____ DATASET EXCERPTS
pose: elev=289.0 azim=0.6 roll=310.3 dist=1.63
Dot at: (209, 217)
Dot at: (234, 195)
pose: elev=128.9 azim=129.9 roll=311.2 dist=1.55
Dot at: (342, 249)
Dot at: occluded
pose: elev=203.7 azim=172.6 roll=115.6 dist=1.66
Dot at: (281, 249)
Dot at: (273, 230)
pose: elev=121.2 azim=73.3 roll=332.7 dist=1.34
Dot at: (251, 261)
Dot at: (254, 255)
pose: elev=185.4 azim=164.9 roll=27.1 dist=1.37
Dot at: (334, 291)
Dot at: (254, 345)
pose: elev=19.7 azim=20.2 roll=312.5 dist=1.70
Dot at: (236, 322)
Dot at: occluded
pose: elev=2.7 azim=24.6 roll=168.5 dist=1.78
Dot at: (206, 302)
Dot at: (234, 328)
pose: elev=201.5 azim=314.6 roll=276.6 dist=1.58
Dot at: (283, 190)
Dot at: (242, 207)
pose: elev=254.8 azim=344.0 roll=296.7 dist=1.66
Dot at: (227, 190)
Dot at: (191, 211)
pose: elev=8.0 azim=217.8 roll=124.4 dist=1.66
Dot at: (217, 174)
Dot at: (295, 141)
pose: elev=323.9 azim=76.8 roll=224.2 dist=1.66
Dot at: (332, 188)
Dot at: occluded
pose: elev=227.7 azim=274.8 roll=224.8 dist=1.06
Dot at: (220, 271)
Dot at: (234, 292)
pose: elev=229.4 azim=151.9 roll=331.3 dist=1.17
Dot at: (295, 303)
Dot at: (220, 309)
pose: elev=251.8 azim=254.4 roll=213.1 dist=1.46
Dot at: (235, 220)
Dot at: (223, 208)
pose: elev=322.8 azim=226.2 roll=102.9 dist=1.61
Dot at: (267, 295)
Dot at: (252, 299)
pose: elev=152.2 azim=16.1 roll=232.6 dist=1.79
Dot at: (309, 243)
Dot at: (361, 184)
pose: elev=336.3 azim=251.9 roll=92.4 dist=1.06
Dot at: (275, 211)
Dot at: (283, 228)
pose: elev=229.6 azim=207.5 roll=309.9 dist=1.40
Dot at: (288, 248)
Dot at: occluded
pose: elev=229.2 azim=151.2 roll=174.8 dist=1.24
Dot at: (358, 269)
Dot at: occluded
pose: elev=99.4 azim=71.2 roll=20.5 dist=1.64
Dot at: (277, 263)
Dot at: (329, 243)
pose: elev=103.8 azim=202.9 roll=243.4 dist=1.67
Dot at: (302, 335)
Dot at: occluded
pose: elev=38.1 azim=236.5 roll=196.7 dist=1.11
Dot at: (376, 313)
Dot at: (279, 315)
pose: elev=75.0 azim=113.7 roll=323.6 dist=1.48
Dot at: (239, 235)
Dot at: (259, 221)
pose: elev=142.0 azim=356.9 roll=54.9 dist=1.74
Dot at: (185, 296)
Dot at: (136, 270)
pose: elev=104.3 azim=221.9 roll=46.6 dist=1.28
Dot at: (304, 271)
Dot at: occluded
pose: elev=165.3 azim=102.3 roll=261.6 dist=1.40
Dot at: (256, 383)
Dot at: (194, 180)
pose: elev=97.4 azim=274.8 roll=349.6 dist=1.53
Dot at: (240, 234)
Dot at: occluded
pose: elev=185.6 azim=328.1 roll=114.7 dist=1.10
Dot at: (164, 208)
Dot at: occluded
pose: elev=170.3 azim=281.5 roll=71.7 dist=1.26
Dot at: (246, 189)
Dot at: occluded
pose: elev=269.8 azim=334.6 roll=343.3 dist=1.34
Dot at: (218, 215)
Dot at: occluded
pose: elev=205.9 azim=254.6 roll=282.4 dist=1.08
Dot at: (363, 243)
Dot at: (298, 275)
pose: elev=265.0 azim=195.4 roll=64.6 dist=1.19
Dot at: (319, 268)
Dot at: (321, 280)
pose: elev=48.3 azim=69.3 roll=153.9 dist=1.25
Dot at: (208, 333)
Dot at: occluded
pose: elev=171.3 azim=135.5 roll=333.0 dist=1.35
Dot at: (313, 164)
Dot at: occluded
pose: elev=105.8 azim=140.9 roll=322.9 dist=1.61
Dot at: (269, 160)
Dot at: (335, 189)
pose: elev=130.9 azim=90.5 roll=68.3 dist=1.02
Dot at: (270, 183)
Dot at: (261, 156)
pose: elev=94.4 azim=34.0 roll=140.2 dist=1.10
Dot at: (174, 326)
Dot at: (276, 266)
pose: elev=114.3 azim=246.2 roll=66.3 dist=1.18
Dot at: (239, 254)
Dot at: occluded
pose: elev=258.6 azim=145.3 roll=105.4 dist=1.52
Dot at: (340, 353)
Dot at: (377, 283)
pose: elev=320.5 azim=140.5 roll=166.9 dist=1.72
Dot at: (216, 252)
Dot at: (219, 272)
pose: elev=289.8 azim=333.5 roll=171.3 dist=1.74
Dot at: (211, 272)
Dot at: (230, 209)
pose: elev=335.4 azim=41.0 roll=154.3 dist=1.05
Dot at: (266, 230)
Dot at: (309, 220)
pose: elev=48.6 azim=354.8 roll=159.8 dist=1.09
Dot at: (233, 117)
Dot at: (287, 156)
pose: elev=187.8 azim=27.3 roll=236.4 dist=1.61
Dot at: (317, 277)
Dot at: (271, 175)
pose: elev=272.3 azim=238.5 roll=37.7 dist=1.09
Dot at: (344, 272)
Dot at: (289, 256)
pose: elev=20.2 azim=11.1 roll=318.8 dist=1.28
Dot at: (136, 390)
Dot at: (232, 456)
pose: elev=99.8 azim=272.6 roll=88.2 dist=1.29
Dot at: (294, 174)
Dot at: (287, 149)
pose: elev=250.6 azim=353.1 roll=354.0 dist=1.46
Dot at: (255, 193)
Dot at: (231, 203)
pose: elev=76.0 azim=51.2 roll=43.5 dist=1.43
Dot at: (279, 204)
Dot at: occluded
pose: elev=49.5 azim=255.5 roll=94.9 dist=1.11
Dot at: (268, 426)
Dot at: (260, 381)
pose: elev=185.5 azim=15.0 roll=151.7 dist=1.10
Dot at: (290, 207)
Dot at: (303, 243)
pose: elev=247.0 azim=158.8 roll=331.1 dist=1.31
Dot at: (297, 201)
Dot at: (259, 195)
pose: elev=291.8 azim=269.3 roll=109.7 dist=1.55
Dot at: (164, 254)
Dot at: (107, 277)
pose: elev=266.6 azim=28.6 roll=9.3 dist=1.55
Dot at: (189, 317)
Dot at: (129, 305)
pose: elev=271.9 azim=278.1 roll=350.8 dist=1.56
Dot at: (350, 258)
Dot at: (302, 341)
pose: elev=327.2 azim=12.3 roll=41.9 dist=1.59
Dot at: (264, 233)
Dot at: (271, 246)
________
# YOUR GOAL
Can you write out again only the data from the line containing "pose: elev=291.8 azim=269.3" through the end, swapping in "distance" for every "dist" and leaving everything else unchanged?

# REPLY TO THE TASK
pose: elev=291.8 azim=269.3 roll=109.7 distance=1.55
Dot at: (164, 254)
Dot at: (107, 277)
pose: elev=266.6 azim=28.6 roll=9.3 distance=1.55
Dot at: (189, 317)
Dot at: (129, 305)
pose: elev=271.9 azim=278.1 roll=350.8 distance=1.56
Dot at: (350, 258)
Dot at: (302, 341)
pose: elev=327.2 azim=12.3 roll=41.9 distance=1.59
Dot at: (264, 233)
Dot at: (271, 246)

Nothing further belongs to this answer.